Jika, dia ikhlas pada taubatnya yang awal, Allah Maha Mengetahuinya dan
insyaAllah akan mengampuni dosanya yang awal, juga dosa kemudian jika dia terus
bertaubat lagi.
3. Taubat yang sebenarnya bukan satu perkara yang bisa
dibuat-buat. Ia bukan sebuah candaan. Rasa kesadaran yang hadir dalam jiwa
seorang hamba bukannya perkara yang diada-adakan. Ia adalah cahaya iman yang
lahir dari kesucian jiwa yang mengakui kebesaran Allah dan takut akan dosa.
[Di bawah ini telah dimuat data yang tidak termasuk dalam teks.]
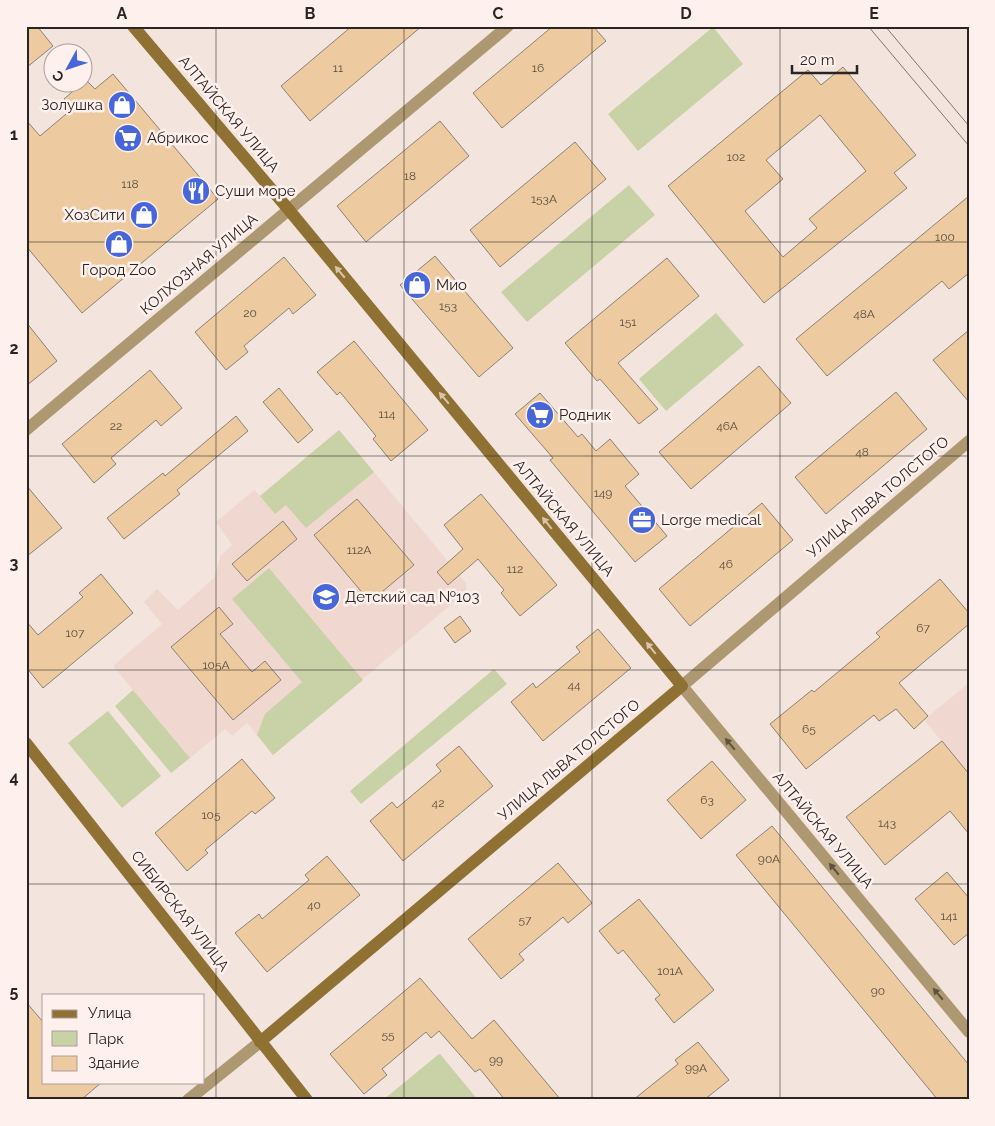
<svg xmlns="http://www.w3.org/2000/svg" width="995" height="1126" viewBox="0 0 995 1126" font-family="Raleway,sans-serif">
  <rect width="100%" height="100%" fill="#f3e4de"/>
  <!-- built -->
  <g fill="#f0d8d0">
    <polygon points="339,430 466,583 466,592 273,755 247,723 232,736 225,729 190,758 113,666 162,624 144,602 157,589 178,610 214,578 221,555 232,545 216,522 254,490 260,496"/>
    <polygon points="969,683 969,774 924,720"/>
  </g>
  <!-- green -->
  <g fill="#c8d2a6">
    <polygon points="713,27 743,64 638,151 608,114"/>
    <polygon points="629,185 655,215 527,322 501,292"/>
    <polygon points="716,313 744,345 666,411 639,379"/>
    <polygon points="339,430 374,472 306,528 286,505 275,514 260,496"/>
    <polygon points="269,568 363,680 273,755 257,735 265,714 302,682 232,599"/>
    <polygon points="494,669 507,684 361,804 350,791"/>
    <polygon points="133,690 190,758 171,773 115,706"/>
    <polygon points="108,711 161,776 122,808 68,743"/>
    <polygon points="440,1054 478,1100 383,1100 439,1054"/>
  </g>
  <!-- building -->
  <g fill="#edca9f" stroke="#8a8277" fill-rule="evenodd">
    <polygon points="26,26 37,26 53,46 26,68"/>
    <polygon points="352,26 422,26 310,121 281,86"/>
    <polygon points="553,26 593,26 606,41 502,128 473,93"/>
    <path d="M843,67L916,155L894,173L907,188L764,303L668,186L808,70L821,85ZM820,115L866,171L809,219L817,228L783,257L745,211L783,179L766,160Z"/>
    <polygon points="113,74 218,199 82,313 26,246 26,120 40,136 72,109 64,99 86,80 95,89"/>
    <polygon points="440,121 469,156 366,242 337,206"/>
    <polygon points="575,142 606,179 500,267 470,230"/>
    <polygon points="969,196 969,273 949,289 942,281 827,376 796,339"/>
    <polygon points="435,256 513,348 479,377 400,285"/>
    <polygon points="284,257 316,295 293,314 289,308 244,346 248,352 226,370 195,332"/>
    <polygon points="667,258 699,296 618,363 658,409 639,424 600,379 597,381 565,343"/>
    <polygon points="26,322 57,361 26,386"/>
    <polygon points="969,330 969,402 933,360"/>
    <polygon points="354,341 428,430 391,461 373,439 376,436 340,392 337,395 317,372"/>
    <polygon points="759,366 791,403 691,489 659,452"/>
    <polygon points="150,370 182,408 161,426 156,420 111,458 116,464 94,483 62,444"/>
    <polygon points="279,388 313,430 298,443 263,402"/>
    <polygon points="896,392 927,429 826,514 795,477"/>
    <polygon points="540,393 578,437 582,434 596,451 610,439 639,474 625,486 667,536 635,562 550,460 553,458 515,414"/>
    <polygon points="236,416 248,431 177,490 180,494 124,539 107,518 163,473 165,476"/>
    <polygon points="26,485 62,528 26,557"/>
    <polygon points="481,494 557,585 520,616 501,593 504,590 478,559 448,585 437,572 463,549 444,525"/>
    <polygon points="357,499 414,565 370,602 314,535"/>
    <polygon points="762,503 793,540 690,626 659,589"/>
    <polygon points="283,521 297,539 247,581 232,564"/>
    <polygon points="101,574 133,613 43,688 26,667 26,621 38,635 83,597 79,593"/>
    <polygon points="940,579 969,613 969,624 899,683 928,716 914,729 896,709 879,721 874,715 806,769 770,724 812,690 814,692 880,637 876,633"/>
    <polygon points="219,607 233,624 220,634 252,672 265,661 281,680 233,720 171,647"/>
    <polygon points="460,616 471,631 455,643 444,628"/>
    <polygon points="598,629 631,668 543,741 511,702 533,683 536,688 580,652 576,647"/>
    <polygon points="942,741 969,774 969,834 950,811 885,865 846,817"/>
    <polygon points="459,746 493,786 403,861 370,821 392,802 397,808 441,771 436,765"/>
    <polygon points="242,759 275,798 255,814 252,811 205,850 208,853 187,871 155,833"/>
    <polygon points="712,761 746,800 701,839 667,800"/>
    <polygon points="772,826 969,1065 969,1100 938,1100 736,855"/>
    <polygon points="327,856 360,895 267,972 235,933 259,914 262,919 309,880 305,875"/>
    <polygon points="558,863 592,903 568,923 563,917 519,954 524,960 501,979 468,939"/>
    <polygon points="947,872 969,898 969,933 954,945 915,899"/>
    <polygon points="639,899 714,990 674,1023 655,999 660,995 623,950 618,954 599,931"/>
    <polygon points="420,978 472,1039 494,1020 561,1100 505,1100 480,1069 475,1072 439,1031 431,1038 426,1032 382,1069 387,1075 364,1094 330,1054"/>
    <polygon points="26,1002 44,1023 44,1082 102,1082 81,1100 26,1100"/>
    <polygon points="698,1042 729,1080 704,1100 633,1100 678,1064 675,1060"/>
  </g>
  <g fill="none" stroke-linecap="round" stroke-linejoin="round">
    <!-- minor -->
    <g stroke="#ad9872" stroke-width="12">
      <polyline points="26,430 508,26"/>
      <polyline points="188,1100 260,1042"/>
    </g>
    <!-- tertiary -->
    <polyline stroke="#ad9872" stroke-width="12" points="969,441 682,686 969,1032"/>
    <!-- secondary -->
    <g stroke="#907134" stroke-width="12">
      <polyline points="133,26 289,210 682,686 260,1042"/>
      <polyline points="26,743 307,1100"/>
    </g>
    <!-- tram -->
    <g stroke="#7f7571" stroke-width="1">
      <polyline points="868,26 969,146"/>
      <polyline points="885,26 969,126"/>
    </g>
  </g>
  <!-- one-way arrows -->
  <defs><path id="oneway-solid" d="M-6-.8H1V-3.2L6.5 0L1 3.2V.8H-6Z" transform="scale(1.25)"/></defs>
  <g fill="#d8c4ac">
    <use href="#oneway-solid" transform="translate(340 272) rotate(-130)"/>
    <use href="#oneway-solid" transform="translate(444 398) rotate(-130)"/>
    <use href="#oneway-solid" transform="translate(547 523) rotate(-129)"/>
    <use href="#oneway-solid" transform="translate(651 648) rotate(-129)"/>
  </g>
  <g fill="#5e5242">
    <use href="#oneway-solid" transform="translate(730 744) rotate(-130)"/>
    <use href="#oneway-solid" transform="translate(834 869) rotate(-130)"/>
    <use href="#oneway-solid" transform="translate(938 994) rotate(-130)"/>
  </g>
  <!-- grid -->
  <path fill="none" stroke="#2a2422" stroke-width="1" stroke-opacity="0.55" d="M216,26V1100M404,26V1100M592,26V1100M780,26V1100M26,242H969M26,456H969M26,670H969M26,884H969"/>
  <!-- icons -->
  <defs>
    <symbol id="shop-disc" viewBox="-11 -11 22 22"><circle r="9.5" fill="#4666d9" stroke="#fef1ed"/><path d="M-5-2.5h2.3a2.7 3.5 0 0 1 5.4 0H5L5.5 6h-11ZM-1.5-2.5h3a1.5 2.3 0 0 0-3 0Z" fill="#fff"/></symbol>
    <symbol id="supermarket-disc" viewBox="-11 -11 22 22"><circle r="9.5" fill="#4666d9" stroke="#fef1ed"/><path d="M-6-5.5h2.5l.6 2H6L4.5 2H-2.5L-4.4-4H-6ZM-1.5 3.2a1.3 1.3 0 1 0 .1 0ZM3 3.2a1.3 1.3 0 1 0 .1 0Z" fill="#fff"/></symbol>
    <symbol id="restaurant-disc" viewBox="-11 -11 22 22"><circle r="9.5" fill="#4666d9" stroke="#fef1ed"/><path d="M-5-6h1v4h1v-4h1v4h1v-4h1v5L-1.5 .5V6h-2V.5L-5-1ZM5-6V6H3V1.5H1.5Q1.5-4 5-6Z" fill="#fff"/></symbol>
    <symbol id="office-disc" viewBox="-11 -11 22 22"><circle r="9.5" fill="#4666d9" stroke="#fef1ed"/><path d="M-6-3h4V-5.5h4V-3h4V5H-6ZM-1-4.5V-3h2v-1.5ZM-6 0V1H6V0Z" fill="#fff"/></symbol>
    <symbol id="school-disc" viewBox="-11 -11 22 22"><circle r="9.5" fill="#4666d9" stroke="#fef1ed"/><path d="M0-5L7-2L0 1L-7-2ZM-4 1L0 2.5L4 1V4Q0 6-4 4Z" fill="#fff"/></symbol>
  </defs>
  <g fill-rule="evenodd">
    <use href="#shop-disc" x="106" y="89" width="32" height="32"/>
    <use href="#supermarket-disc" x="112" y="122" width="32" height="32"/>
    <use href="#restaurant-disc" x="180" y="175" width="32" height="32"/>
    <use href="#shop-disc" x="128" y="199" width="32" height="32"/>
    <use href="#shop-disc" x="103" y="228" width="32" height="32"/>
    <use href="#shop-disc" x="401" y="269" width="32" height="32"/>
    <use href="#supermarket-disc" x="524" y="399" width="32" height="32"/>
    <use href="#office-disc" x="626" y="504" width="32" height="32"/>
    <use href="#school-disc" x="310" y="581" width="32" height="32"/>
  </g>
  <g text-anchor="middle" stroke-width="5" stroke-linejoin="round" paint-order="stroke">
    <!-- number labels -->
    <g font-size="12" fill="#5b4e41">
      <text x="338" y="72">11</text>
      <text x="538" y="72">16</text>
      <text x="736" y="161">102</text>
      <text x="410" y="180">18</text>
      <text x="130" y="188">118</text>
      <text x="544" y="203">153А</text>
      <text x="945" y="241">100</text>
      <text x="448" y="310">153</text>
      <text x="250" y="317">20</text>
      <text x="864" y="318">48А</text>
      <text x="628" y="326">151</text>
      <text x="387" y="418">114</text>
      <text x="116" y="430">22</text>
      <text x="727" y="430">46А</text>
      <text x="862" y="456">48</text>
      <text x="603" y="497">149</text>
      <text x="359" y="554">112А</text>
      <text x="726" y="568">46</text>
      <text x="515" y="573">112</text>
      <text x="923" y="632">67</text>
      <text x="75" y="637">107</text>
      <text x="216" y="669">105А</text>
      <text x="574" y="689">44</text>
      <text x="809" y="733">65</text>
      <text x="707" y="804">63</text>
      <text x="438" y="807">42</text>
      <text x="211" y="819">105</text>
      <text x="887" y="827">143</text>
      <text x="769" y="863">90А</text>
      <text x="314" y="909">40</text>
      <text x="949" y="920">141</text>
      <text x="525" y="924">57</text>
      <text x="670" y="975">101А</text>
      <text x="878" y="995">90</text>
      <text x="388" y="1039">55</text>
      <text x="496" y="1064">99</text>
      <text x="696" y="1072">99А</text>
    </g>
    <!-- poi labels -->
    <g font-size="15" fill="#2a2422" stroke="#fef1ed" text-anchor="start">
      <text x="103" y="110" text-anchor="end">Золушка</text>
      <text x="147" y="143">Абрикос</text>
      <text x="215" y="196">Суши море</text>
      <text x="125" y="220" text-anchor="end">ХозСити</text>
      <text x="119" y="275" text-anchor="middle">Город Zoo</text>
      <text x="436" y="290">Мио</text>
      <text x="559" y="420">Родник</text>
      <text x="661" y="525">Lorge medical</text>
      <text x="345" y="602">Детский сад №103</text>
    </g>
    <!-- street labels -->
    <g font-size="15" fill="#2a2422" stroke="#fef1ed">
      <text transform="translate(229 114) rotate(50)" y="5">АЛТАЙСКАЯ УЛИЦА</text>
      <text transform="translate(199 264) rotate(-40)" y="5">КОЛХОЗНАЯ УЛИЦА</text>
      <text transform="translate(878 497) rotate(-40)" y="5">УЛИЦА ЛЬВА ТОЛСТОГО</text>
      <text transform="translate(564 518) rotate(50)" y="5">АЛТАЙСКАЯ УЛИЦА</text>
      <text transform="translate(569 760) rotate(-40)" y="5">УЛИЦА ЛЬВА ТОЛСТОГО</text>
      <text transform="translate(823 830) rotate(50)" y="5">АЛТАЙСКАЯ УЛИЦА</text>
      <text transform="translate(180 911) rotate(52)" y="5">СИБИРСКАЯ УЛИЦА</text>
    </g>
  </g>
  <!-- border -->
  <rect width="995" height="1126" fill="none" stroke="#fef1ed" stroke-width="55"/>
  <!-- legend -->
  <rect x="42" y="994" width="162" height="90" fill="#fef1ed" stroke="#a99f9c"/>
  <rect x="52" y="1010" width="25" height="8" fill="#907134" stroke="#a99f9c"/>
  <text x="88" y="1018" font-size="15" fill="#2a2422">Улица</text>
  <rect x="52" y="1031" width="25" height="15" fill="#c8d2a6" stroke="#a99f9c"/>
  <text x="88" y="1044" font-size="15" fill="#2a2422">Парк</text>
  <rect x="52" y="1056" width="25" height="15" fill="#edca9f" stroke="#a99f9c"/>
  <text x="88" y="1068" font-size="15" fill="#2a2422">Здание</text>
  <!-- north arrow -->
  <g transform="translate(68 68) rotate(230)"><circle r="24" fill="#fef1ed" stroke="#a99f9c"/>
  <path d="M0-4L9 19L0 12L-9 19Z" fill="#4666d9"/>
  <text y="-8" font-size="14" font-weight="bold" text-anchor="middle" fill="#2a2422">С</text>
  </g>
  <!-- scale -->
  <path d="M792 65v8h65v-8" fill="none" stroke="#2a2422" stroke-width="2.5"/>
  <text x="800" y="65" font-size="15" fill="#2a2422" stroke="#fef1ed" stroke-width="4" paint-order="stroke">20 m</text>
  <rect x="28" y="28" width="940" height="1070" fill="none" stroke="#2a2422" stroke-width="2"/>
  <g font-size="16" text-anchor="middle" font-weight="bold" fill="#2a2422">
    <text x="122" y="19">A</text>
    <text x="310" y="19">B</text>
    <text x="498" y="19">C</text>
    <text x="686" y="19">D</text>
    <text x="874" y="19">E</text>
    <text x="14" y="140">1</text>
    <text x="14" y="354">2</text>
    <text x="14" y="569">3</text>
    <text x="14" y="783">4</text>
    <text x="14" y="997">5</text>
  </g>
</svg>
Apabila perasaan itu ada, maka seorang hamba pun bertaubat dengan penuh insaf
dan berani untuk tidak mengulangi. Siapakah yang mengetahui wujud perasaan itu
dalam suatu jiwa? Sudah pasti hanya Allah dan manusia yang bertaubat itu
sendiri. Jika keadaan yang disebutkan itu berlaku, manusia itu sebenarnya telah
benar-benar bertaubat.
4. Manusia atau anak Adam itu ada kelemahannya. Kadang-kala
dia terjatuh lagi dalam kesalahan setelah bertaubat dengan bersungguh-sungguh.
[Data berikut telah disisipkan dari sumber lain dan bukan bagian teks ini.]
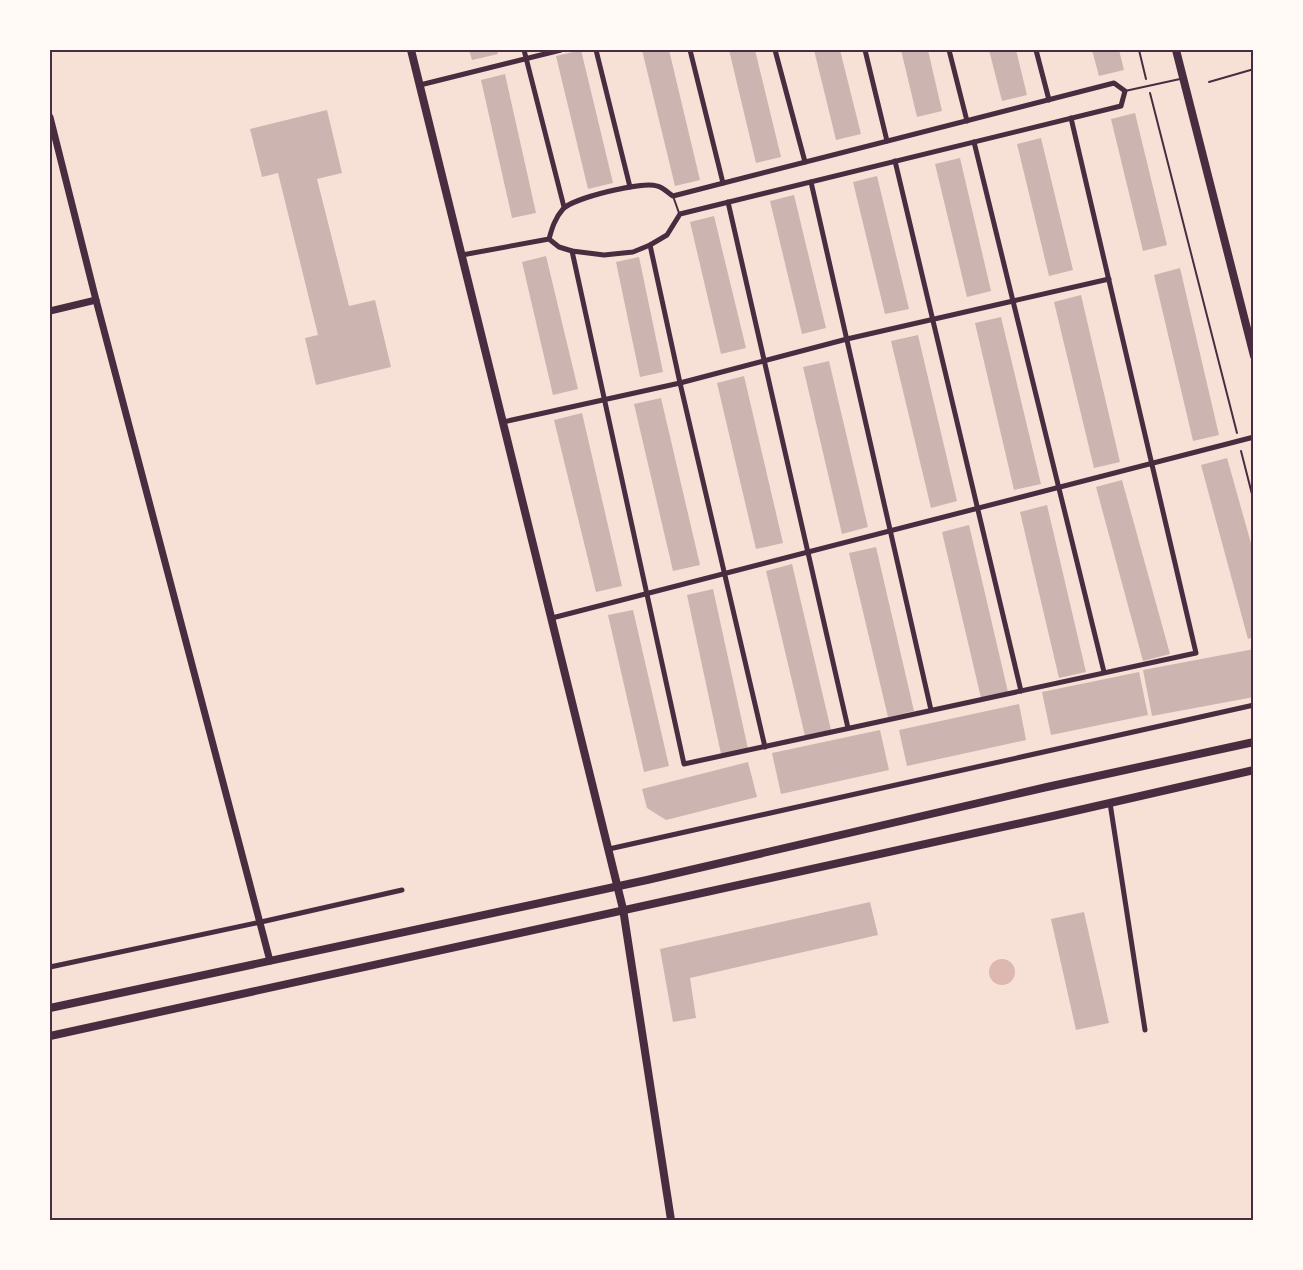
<svg xmlns="http://www.w3.org/2000/svg" width="1303" height="1270" viewBox="0 0 1303 1270" font-family="'IBM Plex Sans',sans-serif">
  <rect width="100%" height="100%" fill="#f7e1d7"/>
  <circle fill="#dcb8b0" cx="1002" cy="972" r="13"/>
  <g fill="#ccb4b1">
    <path d="M469 50H497L498 54 472 60Z"/>
    <path d="M581 50 613 183 588 189 556 56Z"/>
    <path d="M642 50H669L700 180 675 186Z"/>
    <path d="M729 50H755L781 157 756 163Z"/>
    <path d="M814 50H840L861 134 836 140Z"/>
    <path d="M901 50H928L942 111 917 117Z"/>
    <path d="M989 50H1016L1027 95 1002 101Z"/>
    <path d="M1092 50H1119L1124 70 1099 76Z"/>
    <path d="M505 74 536 213 512 218 481 80Z"/>
    <path d="M327 110 342 173 317 179 349 306 375 300 391 367 316 385 305 338 318 335 278 173 262 177 250 129Z"/>
    <path d="M1135 113 1167 245 1143 251 1111 119Z"/>
    <path d="M1041 138 1073 270 1049 276 1017 144Z"/>
    <path d="M960 158 991 291 967 297 935 164Z"/>
    <path d="M877 176 909 309 885 314 853 182Z"/>
    <path d="M794 195 826 328 802 334 770 201Z"/>
    <path d="M714 216 746 348 721 354 690 222Z"/>
    <path d="M546 256 578 389 553 395 522 262Z"/>
    <path d="M639 257 663 372 640 377 616 262Z"/>
    <path d="M1180 268 1219 435 1193 441 1154 275Z"/>
    <path d="M1081 295 1120 462 1094 468 1054 302Z"/>
    <path d="M1001 317 1041 484 1014 490 975 323Z"/>
    <path d="M918 335 957 501 931 508 891 341Z"/>
    <path d="M829 361 868 527 842 534 803 367Z"/>
    <path d="M744 376 783 543 756 549 717 383Z"/>
    <path d="M661 398 700 565 673 571 634 404Z"/>
    <path d="M582 413 622 586 596 592 554 420Z"/>
    <path d="M1227 458 1254 554V637L1248 639 1201 465Z"/>
    <path d="M1122 480 1170 654 1143 661 1096 487Z"/>
    <path d="M1047 505 1086 672 1059 678 1020 512Z"/>
    <path d="M969 525 1008 692 981 698 942 532Z"/>
    <path d="M876 547 914 711 888 717 849 553Z"/>
    <path d="M792 564 831 730 805 736 766 571Z"/>
    <path d="M713 589 748 749 721 754 687 595Z"/>
    <path d="M633 610 669 766 644 772 608 615Z"/>
    <path d="M1254 649V697L1152 716 1143 670Z"/>
    <path d="M1139 672 1148 715 1051 735 1042 692Z"/>
    <path d="M1019 704 1026 740 907 766 899 730Z"/>
    <path d="M880 730 889 770 781 794 772 753Z"/>
    <path d="M748 762 757 797 666 820 647 808 642 789Z"/>
    <path d="M870 902 878 935 690 978 696 1018 673 1022 660 949Z"/>
    <path d="M1084 912 1109 1023 1076 1030 1051 919Z"/>
  </g>
  <g fill="none" stroke-linecap="round" stroke-linejoin="round">
    <g stroke="#4a2c40" stroke-width="2">
      <path d="M1139 50 1146 79"/>
      <path d="M1209 82 1254 69"/>
      <path d="M1150 93 1237 433"/>
      <path d="M1241 451 1254 502"/>
    </g>
    <g stroke="#4a2c40" stroke-width="2">
      <path d="M1125 91 1180 79"/>
      <path d="M673 196 679 213"/>
    </g>
    <g stroke="#4a2c40" stroke-width="5">
      <path d="M524 50 564 207"/>
      <path d="M596 50 630 187"/>
      <path d="M690 50 723 183"/>
      <path d="M775 50 805 162"/>
      <path d="M865 50 887 141"/>
      <path d="M949 50 967 121"/>
      <path d="M1036 50 1049 100"/>
      <path d="M420 85 561 50"/>
      <path d="M974 142 1104 672"/>
      <path d="M895 161 1021 691"/>
      <path d="M811 182 931 710"/>
      <path d="M728 202 848 728"/>
      <path d="M650 245 680 383 765 747"/>
      <path d="M572 251 684 764 1196 653 1071 118"/>
      <path d="M462 255 549 239 559 247 572 251 604 255 633 252 650 245 667 235 680 214 1121 106 1125 91 1114 83 673 196C668 193 663 187 657 186 642 181 573 198 563 209 555 218 552 228 549 239"/>
      <path d="M503 422 680 383 847 339 1109 279"/>
      <path d="M552 618 1254 437"/>
      <path d="M1110 803 1145 1030"/>
      <path d="M609 849 1254 705"/>
      <path d="M50 967 261 922 402 890"/>
    </g>
    <g stroke="#4a2c40" stroke-width="7">
      <path d="M50 117 96 300 270 961"/>
      <path d="M50 311 96 300"/>
    </g>
    <g stroke="#4a2c40" stroke-width="8">
      <path d="M411 50 623 909 671 1220"/>
      <path d="M1176 50 1254 356"/>
    </g>
    <g stroke="#4a2c40" stroke-width="8">
      <path d="M50 1008 647 880 1047 787 1254 742"/>
      <path d="M50 1036 1053 816 1254 770"/>
    </g>
  </g>
  <rect width="1303" height="1270" fill="none" stroke="#fffaf5" stroke-width="102"/>
  <rect x="51" y="51" width="1201" height="1168" fill="none" stroke="#4a2c40" stroke-width="2"/>
</svg>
Ini –seperti yang dijelaskan- kegelinciran kedua atau ketiga dan seterusnya
tidaklah bererti dia tidak ikhlas dalam taubatnya yang sebelum itu. Namun,
kelemahannya menyebabkan dia berulang kali jatuh ke dalam dosa, sekalipun telah
benar-benar insaf sebelumnya. Maka, jika hal ini berlaku dia hendaklah
mengulangi taubat dan jangan berputus asa. Syaitan akan membisikkan perasaan
putus asa dalam jiwa, sedangkan Allah Maha Pengampun Lagi Maha Penerima taubat.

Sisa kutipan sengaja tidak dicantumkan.